Number of licensed trappers decreasing
Communication between a spokesperson for Environment Commissioner Janez Potocnik and BirdLife Malta (BLM) clarifies that bird trapping using nets is “prohibited under the Birds Directive”.
Quoting spokesperson Joseph Hennon, BLM executive director Paul Debono said: “Several criteria need to be met for any derogation on the Birds Directive to be considered justified, and the Commission does not feel that Malta’s derogation permitting the trapping of these four species (turtle dove, quail, golden plover, and song thrush) meets these criteria”.
As a result Malta has a pending infringement case concerning autumn bird trapping and which was opened in June.
Details of such communication were given by BirdLife Malta at a news conference yesterday morning. During the event, held in Floriana, the NGO also presented its conclusions regarding the EU LIFE+ Project on Bird Migration and Trapping and launched a final project report on trapping.
The project was developed by BirdLife Malta with a number of partners aiming to facilitate the implementation of the Birds Directive with respect to trapping. It was 50% funded under the EU LIFE financial instrument of the European Commission.
Since its inception in January 2009 the project has carried out various information dissemination activities, including an ambitious environmental outreach programme meeting 411 trappers in individual face-to-face meetings. The aim of these meetings was to create dialogue between trappers and conservationists.
“We understand, from our meetings, that many trappers have accepted the end of trapping and have moved on, not renewing their licence,” said project manager Geoffrey Saliba. “Several former trappers have also expressed interest in alternative activities, mainly bird breeding and participating in bird shows, which are both legal and respect the environment when carried out using captive bred birds.”
Nonetheless, some trappers also expressed interest in wildlife photography and scientific bird study. Mr Saliba pointed out that a bird breeding association, another organising cage bird competitions and a number of photographic associations are well established in Malta and offer great expertise to enthusiasts. BLM is also very interested in helping interested persons gain more scientific knowledge.
He went on to give police figures showing that only 2,896 of the original 4,616 trappers licensed in 2008 renewed their licence in 2010. Until the past few days, the number had further decreased to 2,643 representing a 42% drop in the number of licensed trappers.
The project also carried out ground and air based surveys of trapping sites in Malta and Gozo throughout 2009 and 2010, surveying a total of 4,787 trapping sites.

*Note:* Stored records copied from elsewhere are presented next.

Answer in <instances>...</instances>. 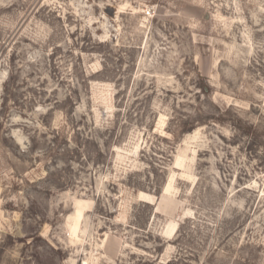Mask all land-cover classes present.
Segmentation results:
<instances>
[{
  "label": "rangeland",
  "instance_id": "1",
  "mask_svg": "<svg viewBox=\"0 0 264 264\" xmlns=\"http://www.w3.org/2000/svg\"><path fill=\"white\" fill-rule=\"evenodd\" d=\"M84 262L264 264V0H0V264Z\"/></svg>",
  "mask_w": 264,
  "mask_h": 264
},
{
  "label": "bare ground",
  "instance_id": "2",
  "mask_svg": "<svg viewBox=\"0 0 264 264\" xmlns=\"http://www.w3.org/2000/svg\"><path fill=\"white\" fill-rule=\"evenodd\" d=\"M84 264H87V262H84Z\"/></svg>",
  "mask_w": 264,
  "mask_h": 264
},
{
  "label": "trees",
  "instance_id": "3",
  "mask_svg": "<svg viewBox=\"0 0 264 264\" xmlns=\"http://www.w3.org/2000/svg\"><path fill=\"white\" fill-rule=\"evenodd\" d=\"M147 203V202H146Z\"/></svg>",
  "mask_w": 264,
  "mask_h": 264
}]
</instances>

Of the trapping sites surveyed last year, 25% were active or maintained, and over 95% of these were illegally targeting finches.
As part of the project, a report presenting details of all the surveyed sites, including GPS locations, was compiled. This report has been passed on to the police to assist with enforcement action where applicable. A similar report will shortly be passed onto the Malta Environment and Planning Authority (Mepa).

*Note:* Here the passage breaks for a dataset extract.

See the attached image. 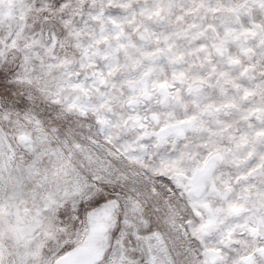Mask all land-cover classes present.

Although the government has respected Malta’s EU Accession Treaty Agreement by not opening finch trapping after 2008, when the phasing out period agreed upon with the EU expired, Malta has permitted the autumn trapping of a further four species of bird.
A trapping season for turtle dove, quail, golden plover and song thrush was not opened this year.

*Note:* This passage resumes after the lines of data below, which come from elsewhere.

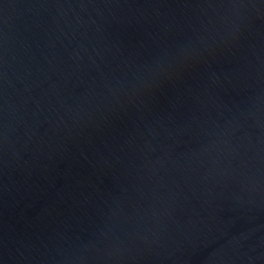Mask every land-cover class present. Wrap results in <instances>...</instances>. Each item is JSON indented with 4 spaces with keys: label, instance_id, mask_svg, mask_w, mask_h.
<instances>
[{
    "label": "water",
    "instance_id": "1",
    "mask_svg": "<svg viewBox=\"0 0 264 264\" xmlns=\"http://www.w3.org/2000/svg\"><path fill=\"white\" fill-rule=\"evenodd\" d=\"M0 264H264V0H0Z\"/></svg>",
    "mask_w": 264,
    "mask_h": 264
}]
</instances>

The project’s final report titled ‘A step forward – Conservation on a migratory stop-over’, details the conservation and legal implications of trapping, a brief history of trapping, and the project conclusions. It is available for download on the BLM website.
As for the way forward, BLM intends to continue its outreach programme, hold more meetings with trappers while disseminating information.
Further monitoring of trapping sites will take place so as to update the police, Mepa and the Commission where possible.
BLM has also held preliminary meetings with the Malta Cage Bird Association because trappers are mostly interested in the seven species of finches; all of which are bred locally in captivity.